Study material Start Marker

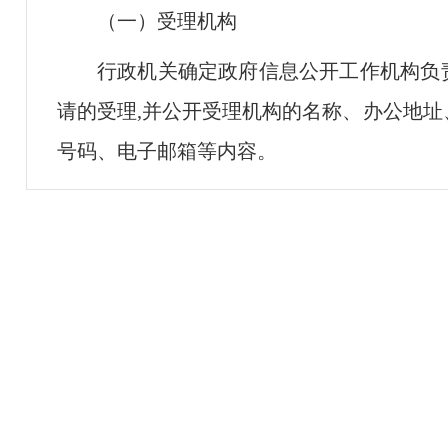
（一）受理机构
行政机关确定政府信息公开工作机构负
请的受理,并公开受理机构的名称、办公地
号码、电子邮箱等内容。
（二）受理的原则和要求
申请人依法提出的申请，符合《中华人
及其他有关法律、法规规定的，行政机关应
申请人提供统一规范的《柳州市政府信息公
电子文本）。
申请应当包括下列内容：
1.申请人的姓名或者名称、身份证明、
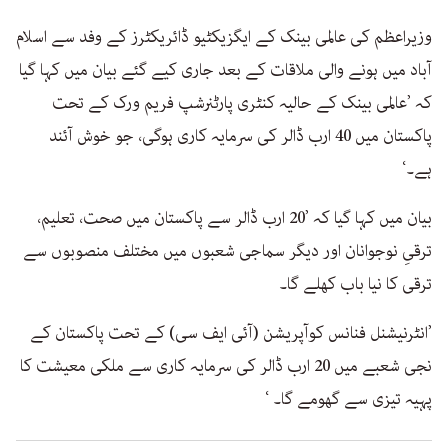
وزیراعظم کی عالمی بینک کے ایگزیکٹیو ڈائریکٹرز کے وفد سے اسلام
آباد میں ہونے والی ملاقات کے بعد جاری کیے گئے بیان میں کہا گیا
کہ ’عالمی بینک کے حالیہ کنٹری پارٹنرشپ فریم ورک کے تحت
پاکستان میں 40 ارب ڈالر کی سرمایہ کاری ہوگی، جو خوش آئند
ہے۔‘
بیان میں کہا گیا کہ ’20 ارب ڈالر سے پاکستان میں صحت، تعلیم،
ترقیِ نوجوانان اور دیگر سماجی شعبوں میں مختلف منصوبوں سے
ترقی کا نیا باب کھلے گا۔
’انٹرنیشنل فنانس کوآپریشن (آئی ایف سی) کے تحت پاکستان کے
نجی شعبے میں 20 ارب ڈالر کی سرمایہ کاری سے ملکی معیشت کا
پہیہ تیزی سے گھومے گا۔ ‘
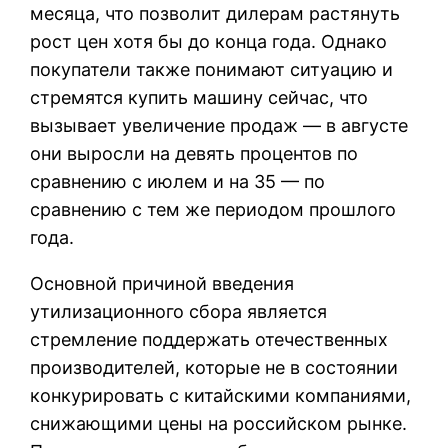
месяца, что позволит дилерам растянуть
рост цен хотя бы до конца года. Однако
покупатели также понимают ситуацию и
стремятся купить машину сейчас, что
вызывает увеличение продаж — в августе
они выросли на девять процентов по
сравнению с июлем и на 35 — по
сравнению с тем же периодом прошлого
года.
Основной причиной введения
утилизационного сбора является
стремление поддержать отечественных
производителей, которые не в состоянии
конкурировать с китайскими компаниями,
снижающими цены на российском рынке.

Study material End Marker

## Exercise
Give the listing again word for word, without its images.

## Exercise result
（一）受理机构
行政机关确定政府信息公开工作机构负
请的受理,并公开受理机构的名称、办公地
号码、电子邮箱等内容。
（二）受理的原则和要求
申请人依法提出的申请，符合《中华人
及其他有关法律、法规规定的，行政机关应
申请人提供统一规范的《柳州市政府信息公
电子文本）。
申请应当包括下列内容：
1.申请人的姓名或者名称、身份证明、
وزیراعظم کی عالمی بینک کے ایگزیکٹیو ڈائریکٹرز کے وفد سے اسلام
آباد میں ہونے والی ملاقات کے بعد جاری کیے گئے بیان میں کہا گیا
کہ ’عالمی بینک کے حالیہ کنٹری پارٹنرشپ فریم ورک کے تحت
پاکستان میں 40 ارب ڈالر کی سرمایہ کاری ہوگی، جو خوش آئند
ہے۔‘
بیان میں کہا گیا کہ ’20 ارب ڈالر سے پاکستان میں صحت، تعلیم،
ترقیِ نوجوانان اور دیگر سماجی شعبوں میں مختلف منصوبوں سے
ترقی کا نیا باب کھلے گا۔
’انٹرنیشنل فنانس کوآپریشن (آئی ایف سی) کے تحت پاکستان کے
نجی شعبے میں 20 ارب ڈالر کی سرمایہ کاری سے ملکی معیشت کا
پہیہ تیزی سے گھومے گا۔ ‘
месяца, что позволит дилерам растянуть
рост цен хотя бы до конца года. Однако
покупатели также понимают ситуацию и
стремятся купить машину сейчас, что
вызывает увеличение продаж — в августе
они выросли на девять процентов по
сравнению с июлем и на 35 — по
сравнению с тем же периодом прошлого
года.
Основной причиной введения
утилизационного сбора является
стремление поддержать отечественных
производителей, которые не в состоянии
конкурировать с китайскими компаниями,
снижающими цены на российском рынке.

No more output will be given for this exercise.